SWEET PEA’s old home on cover of G.O.B mag

The past two owners of SWEET PEA moored her on a buoy in Quartermaster Harbor at Vashon Island.    The exact location was at Dockton, technically on Maury Island, attached by a small isthmus to Vashon Island.  When I collected the May/June ’11 (issue 78 , GOOD OLD BOAT the cover photograph looked really familiar.  The reason is that if the photo angle had been just a few degrees further left SWEET PEA’s old mooring buoy would have been in the picture.  If you look at the cover SWEET PEA’s old home was just a bit to the left of the red Bayliner sailboat in the background on the far left of the picture.

Here are some of my own pictures from the same location taken early October 2011 –

pilot house sloop
A close-up of the pilot house sloop.
sad bayliner
A close-up of the red hulled bayliner … she looks better at a distance.

Boat projects updates –

the stern cockpit locker has been fiberglassed off from the rest of the boat … no more breathing of gasoline fumes!  I now need to paint the locker … but first i’ll go sailing as the the boat is in sailing condition once again.

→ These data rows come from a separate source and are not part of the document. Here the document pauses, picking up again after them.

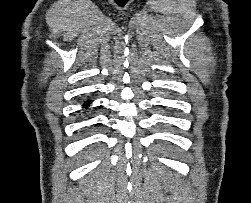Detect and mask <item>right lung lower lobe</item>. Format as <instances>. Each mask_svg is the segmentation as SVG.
I'll list each match as a JSON object with an SVG mask.
<instances>
[{
  "label": "right lung lower lobe",
  "mask_w": 251,
  "mask_h": 203,
  "mask_svg": "<svg viewBox=\"0 0 251 203\" xmlns=\"http://www.w3.org/2000/svg\"><path fill=\"white\" fill-rule=\"evenodd\" d=\"M89 104H90V101H89V100H88V101H85V102L83 103V108L87 109V108L89 107Z\"/></svg>",
  "instance_id": "right-lung-lower-lobe-1"
}]
</instances>
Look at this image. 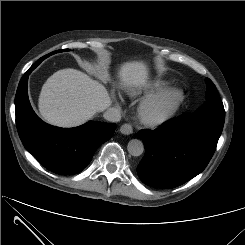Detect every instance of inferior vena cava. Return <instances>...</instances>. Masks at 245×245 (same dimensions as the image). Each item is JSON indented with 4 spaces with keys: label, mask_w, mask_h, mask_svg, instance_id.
Listing matches in <instances>:
<instances>
[{
    "label": "inferior vena cava",
    "mask_w": 245,
    "mask_h": 245,
    "mask_svg": "<svg viewBox=\"0 0 245 245\" xmlns=\"http://www.w3.org/2000/svg\"><path fill=\"white\" fill-rule=\"evenodd\" d=\"M103 117L110 122H119L121 120V112L115 107L108 108Z\"/></svg>",
    "instance_id": "obj_1"
}]
</instances>
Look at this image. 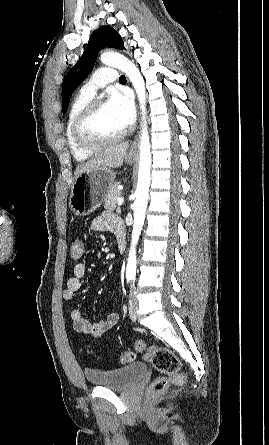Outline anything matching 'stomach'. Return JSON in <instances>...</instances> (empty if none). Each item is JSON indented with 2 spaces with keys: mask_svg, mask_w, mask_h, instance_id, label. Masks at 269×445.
<instances>
[{
  "mask_svg": "<svg viewBox=\"0 0 269 445\" xmlns=\"http://www.w3.org/2000/svg\"><path fill=\"white\" fill-rule=\"evenodd\" d=\"M128 163L134 158L126 157ZM116 178V172L110 168L92 170L77 176L73 182L69 207L74 215L83 217L99 208L105 201Z\"/></svg>",
  "mask_w": 269,
  "mask_h": 445,
  "instance_id": "0dacf381",
  "label": "stomach"
}]
</instances>
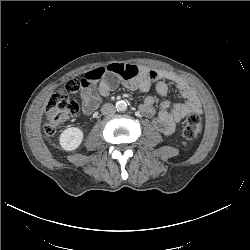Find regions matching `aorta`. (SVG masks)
Returning <instances> with one entry per match:
<instances>
[{
	"instance_id": "762f6f07",
	"label": "aorta",
	"mask_w": 250,
	"mask_h": 250,
	"mask_svg": "<svg viewBox=\"0 0 250 250\" xmlns=\"http://www.w3.org/2000/svg\"><path fill=\"white\" fill-rule=\"evenodd\" d=\"M116 110L120 111V112L126 111L127 110V104H126V102H124V101H118L116 103Z\"/></svg>"
}]
</instances>
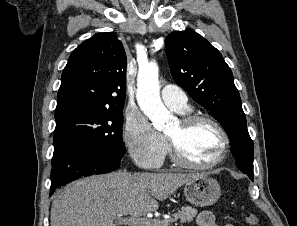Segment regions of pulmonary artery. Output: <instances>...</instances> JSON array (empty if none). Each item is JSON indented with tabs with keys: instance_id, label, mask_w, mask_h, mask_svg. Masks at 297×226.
I'll use <instances>...</instances> for the list:
<instances>
[{
	"instance_id": "e3ab8cb5",
	"label": "pulmonary artery",
	"mask_w": 297,
	"mask_h": 226,
	"mask_svg": "<svg viewBox=\"0 0 297 226\" xmlns=\"http://www.w3.org/2000/svg\"><path fill=\"white\" fill-rule=\"evenodd\" d=\"M161 98L166 106L181 112L189 109L186 93L178 86L165 85L161 89Z\"/></svg>"
}]
</instances>
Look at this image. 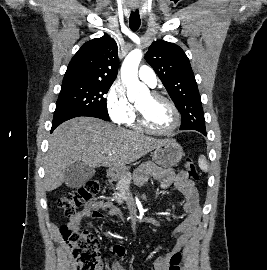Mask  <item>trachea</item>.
Wrapping results in <instances>:
<instances>
[{
  "mask_svg": "<svg viewBox=\"0 0 267 270\" xmlns=\"http://www.w3.org/2000/svg\"><path fill=\"white\" fill-rule=\"evenodd\" d=\"M141 24L140 16H139V11H132L130 14V19H129V26L132 31H136L139 29Z\"/></svg>",
  "mask_w": 267,
  "mask_h": 270,
  "instance_id": "1",
  "label": "trachea"
}]
</instances>
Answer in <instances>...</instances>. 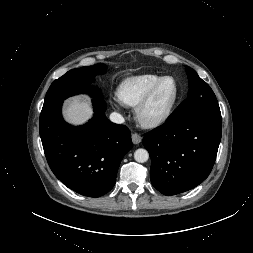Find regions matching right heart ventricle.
Returning a JSON list of instances; mask_svg holds the SVG:
<instances>
[{"instance_id": "right-heart-ventricle-1", "label": "right heart ventricle", "mask_w": 253, "mask_h": 253, "mask_svg": "<svg viewBox=\"0 0 253 253\" xmlns=\"http://www.w3.org/2000/svg\"><path fill=\"white\" fill-rule=\"evenodd\" d=\"M161 78L156 74L128 77L119 84L117 97L123 105L136 107Z\"/></svg>"}]
</instances>
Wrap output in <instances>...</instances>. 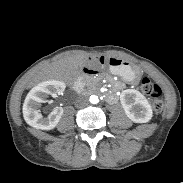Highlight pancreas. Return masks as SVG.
I'll use <instances>...</instances> for the list:
<instances>
[{
	"instance_id": "1",
	"label": "pancreas",
	"mask_w": 183,
	"mask_h": 183,
	"mask_svg": "<svg viewBox=\"0 0 183 183\" xmlns=\"http://www.w3.org/2000/svg\"><path fill=\"white\" fill-rule=\"evenodd\" d=\"M97 80H93L92 82H90L89 84H94L96 83Z\"/></svg>"
}]
</instances>
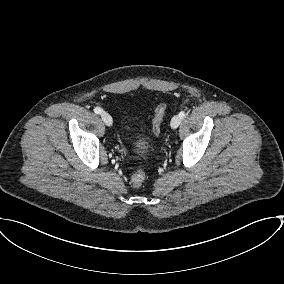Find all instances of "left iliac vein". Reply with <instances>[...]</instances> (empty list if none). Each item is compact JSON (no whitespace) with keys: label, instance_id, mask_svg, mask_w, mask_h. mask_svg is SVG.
I'll return each instance as SVG.
<instances>
[{"label":"left iliac vein","instance_id":"left-iliac-vein-1","mask_svg":"<svg viewBox=\"0 0 284 284\" xmlns=\"http://www.w3.org/2000/svg\"><path fill=\"white\" fill-rule=\"evenodd\" d=\"M181 123V118L179 117V115H175L172 119H171V128L172 129H176Z\"/></svg>","mask_w":284,"mask_h":284}]
</instances>
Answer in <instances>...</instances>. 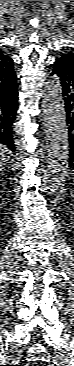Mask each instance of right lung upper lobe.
I'll use <instances>...</instances> for the list:
<instances>
[{"instance_id": "1", "label": "right lung upper lobe", "mask_w": 74, "mask_h": 366, "mask_svg": "<svg viewBox=\"0 0 74 366\" xmlns=\"http://www.w3.org/2000/svg\"><path fill=\"white\" fill-rule=\"evenodd\" d=\"M15 77L13 60L0 50V84L10 83Z\"/></svg>"}]
</instances>
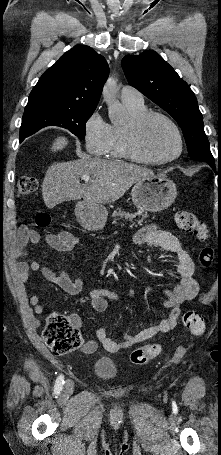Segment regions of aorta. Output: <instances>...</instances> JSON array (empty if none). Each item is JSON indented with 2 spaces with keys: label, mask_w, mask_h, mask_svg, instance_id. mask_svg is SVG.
I'll return each mask as SVG.
<instances>
[{
  "label": "aorta",
  "mask_w": 221,
  "mask_h": 455,
  "mask_svg": "<svg viewBox=\"0 0 221 455\" xmlns=\"http://www.w3.org/2000/svg\"><path fill=\"white\" fill-rule=\"evenodd\" d=\"M102 96L108 105V114L112 123L123 124L127 120L125 108L116 98V80L109 77L104 85Z\"/></svg>",
  "instance_id": "obj_1"
}]
</instances>
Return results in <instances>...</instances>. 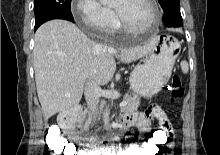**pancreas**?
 <instances>
[{"mask_svg": "<svg viewBox=\"0 0 220 155\" xmlns=\"http://www.w3.org/2000/svg\"><path fill=\"white\" fill-rule=\"evenodd\" d=\"M124 101L127 102V104L122 107L123 112H134L137 111L139 105H140V97L138 95H126L124 97ZM91 117L89 116L86 121L85 125L88 126L91 123Z\"/></svg>", "mask_w": 220, "mask_h": 155, "instance_id": "pancreas-1", "label": "pancreas"}]
</instances>
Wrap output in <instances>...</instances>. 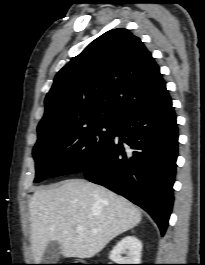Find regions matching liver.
Segmentation results:
<instances>
[{"mask_svg": "<svg viewBox=\"0 0 205 265\" xmlns=\"http://www.w3.org/2000/svg\"><path fill=\"white\" fill-rule=\"evenodd\" d=\"M29 212L36 264L51 241L60 244L64 257L91 258L142 218L124 197L82 179L35 191ZM78 226L84 230L78 232Z\"/></svg>", "mask_w": 205, "mask_h": 265, "instance_id": "obj_1", "label": "liver"}]
</instances>
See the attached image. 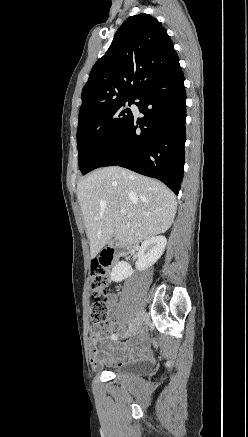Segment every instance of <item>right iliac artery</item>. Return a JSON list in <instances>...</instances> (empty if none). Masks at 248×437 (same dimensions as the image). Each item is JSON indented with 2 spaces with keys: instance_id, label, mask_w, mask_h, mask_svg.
Masks as SVG:
<instances>
[{
  "instance_id": "obj_1",
  "label": "right iliac artery",
  "mask_w": 248,
  "mask_h": 437,
  "mask_svg": "<svg viewBox=\"0 0 248 437\" xmlns=\"http://www.w3.org/2000/svg\"><path fill=\"white\" fill-rule=\"evenodd\" d=\"M131 327H132V324L130 323V324H129V328L131 329ZM111 338H112L113 340H117V335H116V334H113V335L111 336Z\"/></svg>"
}]
</instances>
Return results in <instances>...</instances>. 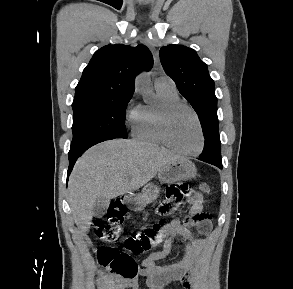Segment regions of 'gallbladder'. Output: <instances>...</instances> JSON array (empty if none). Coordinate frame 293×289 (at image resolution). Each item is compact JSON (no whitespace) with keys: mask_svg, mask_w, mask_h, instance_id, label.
I'll use <instances>...</instances> for the list:
<instances>
[{"mask_svg":"<svg viewBox=\"0 0 293 289\" xmlns=\"http://www.w3.org/2000/svg\"><path fill=\"white\" fill-rule=\"evenodd\" d=\"M109 199L108 198H105V197H100L98 198L95 203H94V206H93V214L94 216L96 217H102L106 210H107V207L109 205Z\"/></svg>","mask_w":293,"mask_h":289,"instance_id":"1","label":"gallbladder"}]
</instances>
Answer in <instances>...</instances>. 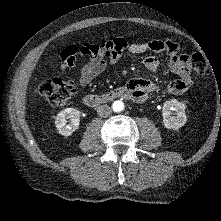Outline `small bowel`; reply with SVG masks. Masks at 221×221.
Masks as SVG:
<instances>
[{
	"mask_svg": "<svg viewBox=\"0 0 221 221\" xmlns=\"http://www.w3.org/2000/svg\"><path fill=\"white\" fill-rule=\"evenodd\" d=\"M124 51L132 54L166 52L169 56L168 68L177 76V79L165 86H160L149 79L128 81L125 87L130 91L131 98L136 102L145 101L149 93L161 89L173 95L183 94L193 85L190 65L186 60L187 56L180 53V47L176 42L170 39H153L144 43H134L127 41L125 38H115L102 44L84 43L78 48L80 55L88 57V62L78 73L79 84L81 86L89 85L108 66L116 64ZM143 64L153 73L158 71L159 61L153 55L145 57Z\"/></svg>",
	"mask_w": 221,
	"mask_h": 221,
	"instance_id": "obj_1",
	"label": "small bowel"
}]
</instances>
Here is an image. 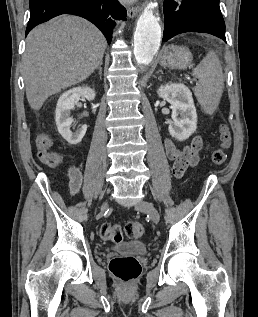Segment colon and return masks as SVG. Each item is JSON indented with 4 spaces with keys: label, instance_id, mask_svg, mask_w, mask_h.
Segmentation results:
<instances>
[{
    "label": "colon",
    "instance_id": "colon-1",
    "mask_svg": "<svg viewBox=\"0 0 258 317\" xmlns=\"http://www.w3.org/2000/svg\"><path fill=\"white\" fill-rule=\"evenodd\" d=\"M219 147L212 152V162L221 165L227 158L226 149L231 145V132L226 124L219 128ZM39 160L47 166H57L61 157L57 152L41 150L38 153ZM144 226L139 222L120 224L104 223L100 228L102 239L112 242H122L124 236L130 239H138L144 235ZM109 271L112 276L123 284L135 281L141 273V265L134 257L115 256L109 262Z\"/></svg>",
    "mask_w": 258,
    "mask_h": 317
}]
</instances>
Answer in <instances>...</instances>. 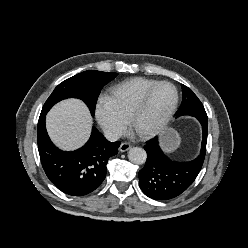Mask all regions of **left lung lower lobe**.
I'll return each mask as SVG.
<instances>
[{"label": "left lung lower lobe", "mask_w": 248, "mask_h": 248, "mask_svg": "<svg viewBox=\"0 0 248 248\" xmlns=\"http://www.w3.org/2000/svg\"><path fill=\"white\" fill-rule=\"evenodd\" d=\"M202 125L203 140L199 156L188 162L170 160L161 150L158 138L147 142V161L139 171V185L144 194L155 200L172 199L184 192L199 174L206 153L208 117L194 116Z\"/></svg>", "instance_id": "1"}]
</instances>
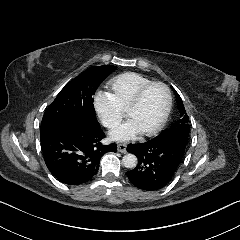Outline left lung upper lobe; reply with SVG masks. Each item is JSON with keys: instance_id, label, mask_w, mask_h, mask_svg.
I'll use <instances>...</instances> for the list:
<instances>
[{"instance_id": "1", "label": "left lung upper lobe", "mask_w": 240, "mask_h": 240, "mask_svg": "<svg viewBox=\"0 0 240 240\" xmlns=\"http://www.w3.org/2000/svg\"><path fill=\"white\" fill-rule=\"evenodd\" d=\"M175 97L177 100V107L180 112L179 120L172 124V126L169 129L162 131L157 137H178L188 141L189 117L186 114L181 97L176 92Z\"/></svg>"}]
</instances>
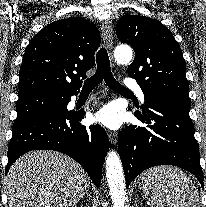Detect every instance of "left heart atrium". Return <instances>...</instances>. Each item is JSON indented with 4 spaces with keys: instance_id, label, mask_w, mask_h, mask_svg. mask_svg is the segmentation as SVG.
I'll use <instances>...</instances> for the list:
<instances>
[{
    "instance_id": "1",
    "label": "left heart atrium",
    "mask_w": 206,
    "mask_h": 207,
    "mask_svg": "<svg viewBox=\"0 0 206 207\" xmlns=\"http://www.w3.org/2000/svg\"><path fill=\"white\" fill-rule=\"evenodd\" d=\"M94 120L108 129L117 130L123 124V111L116 104H107L96 112Z\"/></svg>"
}]
</instances>
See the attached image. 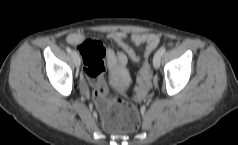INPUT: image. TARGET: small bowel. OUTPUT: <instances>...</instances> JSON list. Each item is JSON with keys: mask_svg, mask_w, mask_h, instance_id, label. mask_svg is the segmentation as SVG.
Masks as SVG:
<instances>
[{"mask_svg": "<svg viewBox=\"0 0 238 145\" xmlns=\"http://www.w3.org/2000/svg\"><path fill=\"white\" fill-rule=\"evenodd\" d=\"M108 37L116 42L123 50L115 54L111 49L105 48V57L109 66L118 67L124 66L127 63V58H130L134 62H139L140 57L134 51V49L126 42L127 34L121 30H114L108 34ZM87 38L81 33H71L66 37V41L73 45H79ZM131 41L135 45H145V57L149 59L151 53L156 48L159 42V38L154 33L146 32H133L131 34Z\"/></svg>", "mask_w": 238, "mask_h": 145, "instance_id": "obj_1", "label": "small bowel"}]
</instances>
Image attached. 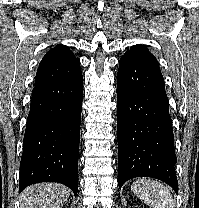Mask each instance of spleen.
Masks as SVG:
<instances>
[{"label": "spleen", "instance_id": "spleen-1", "mask_svg": "<svg viewBox=\"0 0 199 208\" xmlns=\"http://www.w3.org/2000/svg\"><path fill=\"white\" fill-rule=\"evenodd\" d=\"M131 190L139 199L152 208L175 207V201L169 189L158 181L140 179L131 185Z\"/></svg>", "mask_w": 199, "mask_h": 208}]
</instances>
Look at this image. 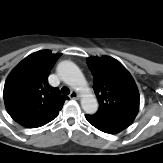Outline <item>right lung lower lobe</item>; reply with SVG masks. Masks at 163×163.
Returning <instances> with one entry per match:
<instances>
[{
  "instance_id": "right-lung-lower-lobe-1",
  "label": "right lung lower lobe",
  "mask_w": 163,
  "mask_h": 163,
  "mask_svg": "<svg viewBox=\"0 0 163 163\" xmlns=\"http://www.w3.org/2000/svg\"><path fill=\"white\" fill-rule=\"evenodd\" d=\"M57 116H58V114H56L50 118H47V119L27 120V121L20 122L19 124H21L22 126L27 127V128L41 127V126L49 123L53 119H55Z\"/></svg>"
}]
</instances>
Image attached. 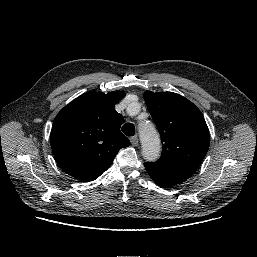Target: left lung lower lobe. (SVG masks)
I'll return each mask as SVG.
<instances>
[{
  "label": "left lung lower lobe",
  "mask_w": 257,
  "mask_h": 257,
  "mask_svg": "<svg viewBox=\"0 0 257 257\" xmlns=\"http://www.w3.org/2000/svg\"><path fill=\"white\" fill-rule=\"evenodd\" d=\"M145 169L153 181L159 186L171 187L187 180L186 177L178 174H171L160 171L148 163H144Z\"/></svg>",
  "instance_id": "obj_1"
}]
</instances>
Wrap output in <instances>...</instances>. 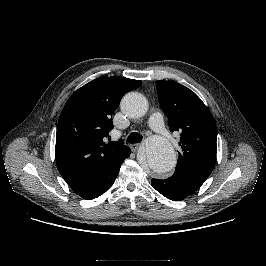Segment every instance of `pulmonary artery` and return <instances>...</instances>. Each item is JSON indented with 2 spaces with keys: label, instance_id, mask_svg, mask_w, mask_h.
Returning <instances> with one entry per match:
<instances>
[{
  "label": "pulmonary artery",
  "instance_id": "e3ab8cb5",
  "mask_svg": "<svg viewBox=\"0 0 266 266\" xmlns=\"http://www.w3.org/2000/svg\"><path fill=\"white\" fill-rule=\"evenodd\" d=\"M150 128L163 137H168V132L164 128L162 115L160 113H154L149 118Z\"/></svg>",
  "mask_w": 266,
  "mask_h": 266
}]
</instances>
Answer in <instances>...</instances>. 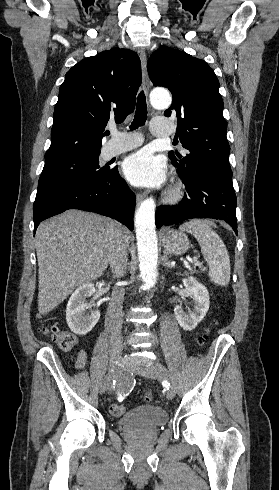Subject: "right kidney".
<instances>
[{"label":"right kidney","instance_id":"obj_1","mask_svg":"<svg viewBox=\"0 0 279 490\" xmlns=\"http://www.w3.org/2000/svg\"><path fill=\"white\" fill-rule=\"evenodd\" d=\"M94 292V284L88 282V284H81L69 298L66 308V322L71 332L78 334V336H85L91 332L100 318L99 310L87 314V310H90L92 306L87 304L86 298L93 296Z\"/></svg>","mask_w":279,"mask_h":490}]
</instances>
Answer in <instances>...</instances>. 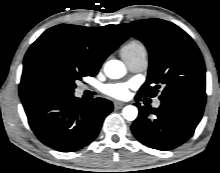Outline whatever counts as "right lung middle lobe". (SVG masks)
I'll return each mask as SVG.
<instances>
[{
  "label": "right lung middle lobe",
  "mask_w": 220,
  "mask_h": 173,
  "mask_svg": "<svg viewBox=\"0 0 220 173\" xmlns=\"http://www.w3.org/2000/svg\"><path fill=\"white\" fill-rule=\"evenodd\" d=\"M85 71L77 70L75 68H63L59 70L54 78L52 79L48 93L62 94V93H73L76 87L75 81L82 80L85 76H95Z\"/></svg>",
  "instance_id": "right-lung-middle-lobe-1"
}]
</instances>
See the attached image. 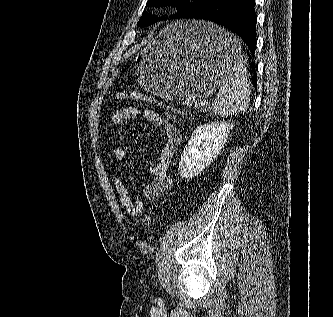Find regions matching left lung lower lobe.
<instances>
[{
    "label": "left lung lower lobe",
    "mask_w": 333,
    "mask_h": 317,
    "mask_svg": "<svg viewBox=\"0 0 333 317\" xmlns=\"http://www.w3.org/2000/svg\"><path fill=\"white\" fill-rule=\"evenodd\" d=\"M187 19L209 21L237 34L254 56L257 41L255 0H213L207 6L192 12ZM249 65L248 70L252 75L251 82L256 88V65L254 63H249Z\"/></svg>",
    "instance_id": "0a47b994"
}]
</instances>
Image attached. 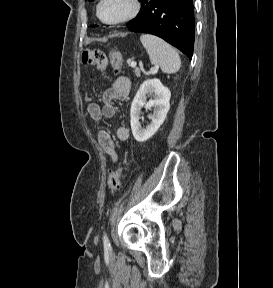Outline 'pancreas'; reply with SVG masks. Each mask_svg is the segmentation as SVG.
<instances>
[{"label":"pancreas","mask_w":273,"mask_h":288,"mask_svg":"<svg viewBox=\"0 0 273 288\" xmlns=\"http://www.w3.org/2000/svg\"><path fill=\"white\" fill-rule=\"evenodd\" d=\"M134 73H135L136 75H139V74H140V70H139V69H135V70H134Z\"/></svg>","instance_id":"1"}]
</instances>
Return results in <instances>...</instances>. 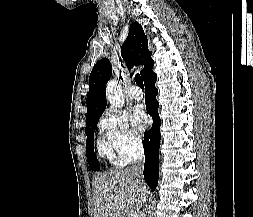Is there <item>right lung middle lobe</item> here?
I'll return each instance as SVG.
<instances>
[{
	"label": "right lung middle lobe",
	"mask_w": 253,
	"mask_h": 217,
	"mask_svg": "<svg viewBox=\"0 0 253 217\" xmlns=\"http://www.w3.org/2000/svg\"><path fill=\"white\" fill-rule=\"evenodd\" d=\"M99 118L100 117L88 121L86 124V129H85V132L87 135L86 155H87L88 164L91 170H97V171L100 169V165L94 153L93 139H94V131L96 129Z\"/></svg>",
	"instance_id": "obj_1"
}]
</instances>
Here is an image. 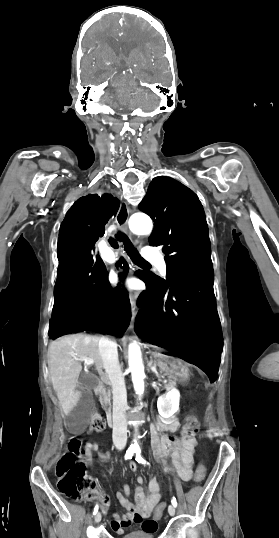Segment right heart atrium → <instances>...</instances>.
Returning a JSON list of instances; mask_svg holds the SVG:
<instances>
[{"label": "right heart atrium", "instance_id": "d8ad5b80", "mask_svg": "<svg viewBox=\"0 0 279 538\" xmlns=\"http://www.w3.org/2000/svg\"><path fill=\"white\" fill-rule=\"evenodd\" d=\"M138 235L143 236L145 235V232H139Z\"/></svg>", "mask_w": 279, "mask_h": 538}]
</instances>
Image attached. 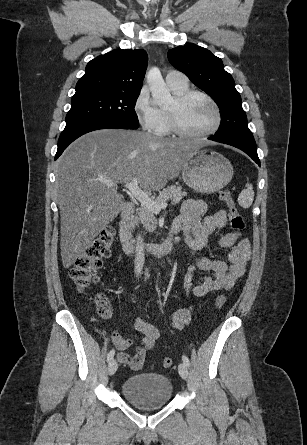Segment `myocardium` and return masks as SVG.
<instances>
[{"instance_id": "myocardium-1", "label": "myocardium", "mask_w": 307, "mask_h": 445, "mask_svg": "<svg viewBox=\"0 0 307 445\" xmlns=\"http://www.w3.org/2000/svg\"><path fill=\"white\" fill-rule=\"evenodd\" d=\"M201 98L209 102L215 109L217 114V121L213 128L204 132H192L187 130L181 123L178 115V111L191 99ZM173 107L165 111L167 123L169 129L179 137H173L172 139H204L210 135L215 134L222 127L224 122V114L219 103L213 99L210 95L198 91L187 90L180 95H174L172 98Z\"/></svg>"}]
</instances>
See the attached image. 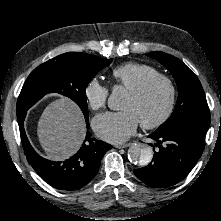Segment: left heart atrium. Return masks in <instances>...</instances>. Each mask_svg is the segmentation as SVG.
I'll list each match as a JSON object with an SVG mask.
<instances>
[{
  "label": "left heart atrium",
  "instance_id": "39dd6f15",
  "mask_svg": "<svg viewBox=\"0 0 221 221\" xmlns=\"http://www.w3.org/2000/svg\"><path fill=\"white\" fill-rule=\"evenodd\" d=\"M138 125V118L129 110L107 113L93 120V127L98 136L112 143L127 140L136 132Z\"/></svg>",
  "mask_w": 221,
  "mask_h": 221
}]
</instances>
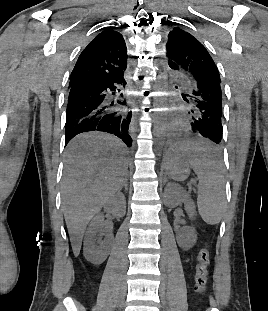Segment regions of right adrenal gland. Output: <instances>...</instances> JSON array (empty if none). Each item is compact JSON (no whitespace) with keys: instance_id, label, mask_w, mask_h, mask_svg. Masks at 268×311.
<instances>
[{"instance_id":"1","label":"right adrenal gland","mask_w":268,"mask_h":311,"mask_svg":"<svg viewBox=\"0 0 268 311\" xmlns=\"http://www.w3.org/2000/svg\"><path fill=\"white\" fill-rule=\"evenodd\" d=\"M123 187H125V190H127V183H126V181L120 186L119 190H121Z\"/></svg>"}]
</instances>
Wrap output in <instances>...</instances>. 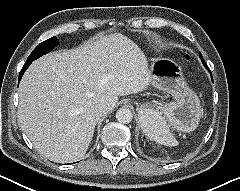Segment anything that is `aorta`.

Pictures of the completed fiberglass work:

stern locker 2
The patch is balsa cored.  You can see the outlines of the old ‘gap’ that runs along the stern side of the locker at the top.  This space is open into the interior of the boat.  This ‘gap’ is common to all M17’s and allows stern locker ‘fume producing items’ to vent into the cabin.  This patch closes that gap and the fuel fumes will not vent outside the boat through the thru-transom hole used for the outboard fuel line.

 

stern locker 1
This photo looks to the port side of the locker.  The wood block  is the board is one of  two backing board for the transom boarding ladder.  The block is fully encased in epoxy and glued to the locker/transom wall with thickened epoxy.

 

The two pictures above show the patch that filled a grove that ran the entire lower-forward-width of the locker.  This grove didn’t leak or vent fumes, but held gunk and water.  Filling the grove makes the locker ‘cleaner and more ‘ship shape’ IMO.  The smaller holes are the cockpit drains.  SWEET PEA drains the cockpit with below the waterline thru-hulls (the pictures are inverted and up is ‘down’).  The larger holes lead to the cockpit.

I may paint the locker before I depart for Colorado.  The paint, Interlux Bildgekote, requires the temp to remain above 50 degrees to properly cure … evening temps are dropping into the mid-30s so i’m not yet in a ‘weather window’ to finish coat the locker.

My plan is to leave for CO in two-ish weeks.  I’ll going East to assist in the building of the first three production Sage Marine Sage 17s.  I’ll be returning to Seattle with one of the boats to conduct cruising sea trials during Larry Yake’s San Juan and Gulf Islands Montgomery Sailboats Owners Group cruise June 11-25, 2011.